WHAT IS EXPECTED: Convert the lines from the line with "Каталог развлечений в Новосибирск" through the end of the items into a Markdown table with the columns "No." and "Text", where "No." is a running row number. Leave out blank lines and the pictures.

Items from a dataset
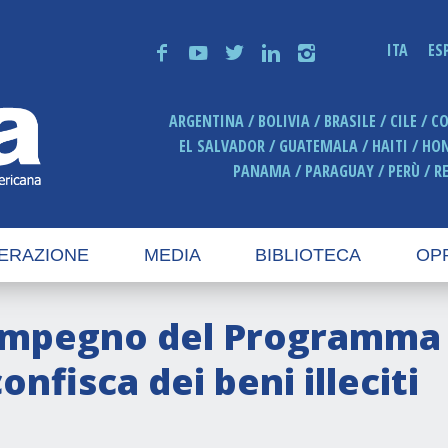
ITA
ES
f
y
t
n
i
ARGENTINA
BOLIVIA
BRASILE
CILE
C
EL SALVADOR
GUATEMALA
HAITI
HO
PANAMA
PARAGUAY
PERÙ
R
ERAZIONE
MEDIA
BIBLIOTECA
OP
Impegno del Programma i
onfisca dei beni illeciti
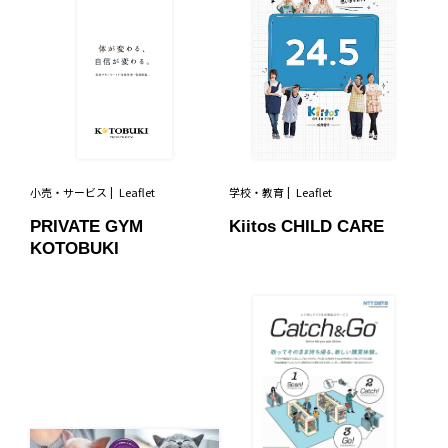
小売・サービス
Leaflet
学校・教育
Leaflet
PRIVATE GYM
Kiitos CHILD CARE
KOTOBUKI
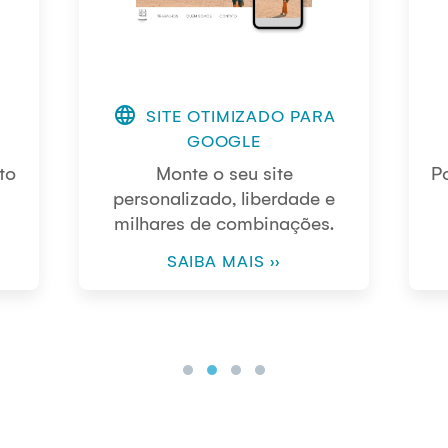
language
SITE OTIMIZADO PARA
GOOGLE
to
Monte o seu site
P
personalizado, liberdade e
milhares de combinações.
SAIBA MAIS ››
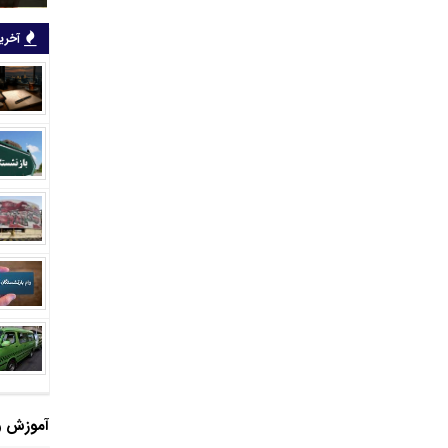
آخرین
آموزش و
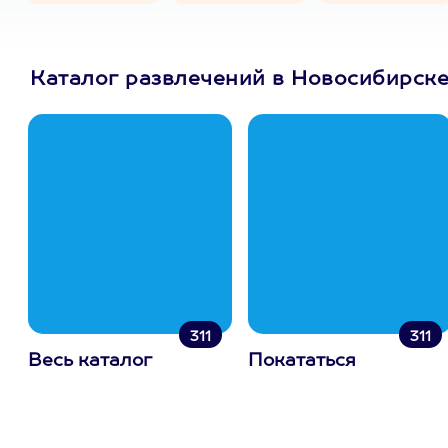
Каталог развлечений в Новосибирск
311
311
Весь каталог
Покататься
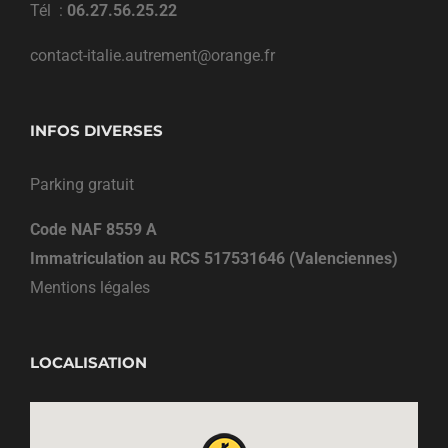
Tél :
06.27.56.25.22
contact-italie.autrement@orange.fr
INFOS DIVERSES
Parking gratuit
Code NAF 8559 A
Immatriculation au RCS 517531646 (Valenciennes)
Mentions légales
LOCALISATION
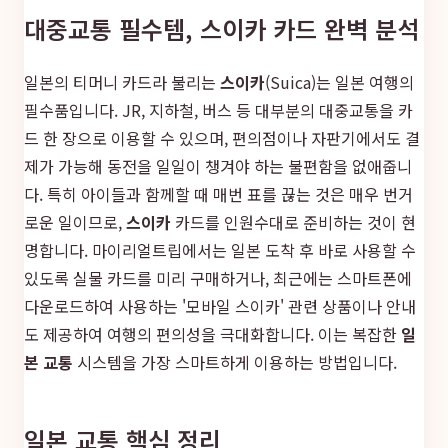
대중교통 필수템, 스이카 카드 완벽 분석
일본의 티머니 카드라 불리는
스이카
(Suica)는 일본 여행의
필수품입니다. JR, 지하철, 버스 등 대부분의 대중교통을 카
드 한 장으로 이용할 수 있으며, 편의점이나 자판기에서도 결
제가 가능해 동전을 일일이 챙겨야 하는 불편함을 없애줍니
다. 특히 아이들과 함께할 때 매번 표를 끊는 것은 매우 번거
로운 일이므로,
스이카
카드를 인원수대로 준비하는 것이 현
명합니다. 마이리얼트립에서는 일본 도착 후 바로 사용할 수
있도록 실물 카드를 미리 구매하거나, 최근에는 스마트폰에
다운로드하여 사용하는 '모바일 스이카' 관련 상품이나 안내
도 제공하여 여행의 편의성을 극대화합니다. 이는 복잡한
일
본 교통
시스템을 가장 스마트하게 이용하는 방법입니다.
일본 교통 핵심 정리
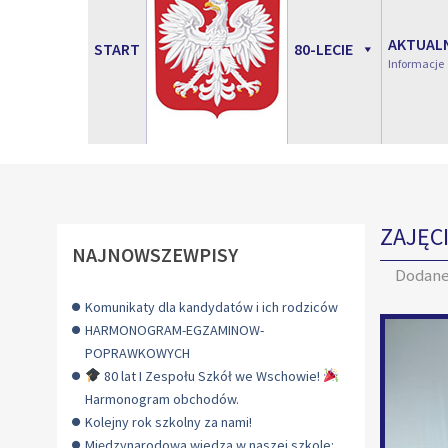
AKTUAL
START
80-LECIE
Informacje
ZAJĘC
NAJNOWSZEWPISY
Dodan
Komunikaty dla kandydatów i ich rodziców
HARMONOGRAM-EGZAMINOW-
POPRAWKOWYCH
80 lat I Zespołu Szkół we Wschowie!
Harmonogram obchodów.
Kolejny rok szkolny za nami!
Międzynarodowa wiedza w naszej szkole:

ANSWER SPACE:
| No. | Text |
|---|---|
| 1 | Каталог развлечений в Новосибирск |
| 2 | 311 |
| 3 | 311 |
| 4 | Весь каталог |
| 5 | Покататься |
| 6 | Tél : |
| 7 | 06.27.56.25.22 |
| 8 | contact-italie.autrement@orange.fr |
| 9 | INFOS DIVERSES |
| 10 | Parking gratuit |
| 11 | Code NAF 8559 A |
| 12 | Immatriculation au RCS 517531646 (Valenciennes) |
| 13 | Mentions légales |
| 14 | LOCALISATION |
| 15 | 대중교통 필수템, 스이카 카드 완벽 분석 |
| 16 | 일본의 티머니 카드라 불리는 |
| 17 | 스이카 |
| 18 | (Suica)는 일본 여행의 |
| 19 | 필수품입니다. JR, 지하철, 버스 등 대부분의 대중교통을 카 |
| 20 | 드 한 장으로 이용할 수 있으며, 편의점이나 자판기에서도 결 |
| 21 | 제가 가능해 동전을 일일이 챙겨야 하는 불편함을 없애줍니 |
| 22 | 다. 특히 아이들과 함께할 때 매번 표를 끊는 것은 매우 번거 |
| 23 | 로운 일이므로, |
| 24 | 스이카 |
| 25 | 카드를 인원수대로 준비하는 것이 현 |
| 26 | 명합니다. 마이리얼트립에서는 일본 도착 후 바로 사용할 수 |
| 27 | 있도록 실물 카드를 미리 구매하거나, 최근에는 스마트폰에 |
| 28 | 다운로드하여 사용하는 '모바일 스이카' 관련 상품이나 안내 |
| 29 | 도 제공하여 여행의 편의성을 극대화합니다. 이는 복잡한 |
| 30 | 일 |
| 31 | 본 교통 |
| 32 | 시스템을 가장 스마트하게 이용하는 방법입니다. |
| 33 | 일본 교통 핵심 정리 |
| 34 | AKTUAL |
| 35 | START |
| 36 | 80-LECIE |
| 37 | Informacje |
| 38 | ZAJĘC |
| 39 | NAJNOWSZEWPISY |
| 40 | Dodan |
| 41 | Komunikaty dla kandydatów i ich rodziców |
| 42 | HARMONOGRAM-EGZAMINOW- |
| 43 | POPRAWKOWYCH |
| 44 | 80 lat I Zespołu Szkół we Wschowie! |
| 45 | Harmonogram obchodów. |
| 46 | Kolejny rok szkolny za nami! |
| 47 | Międzynarodowa wiedza w naszej szkole: |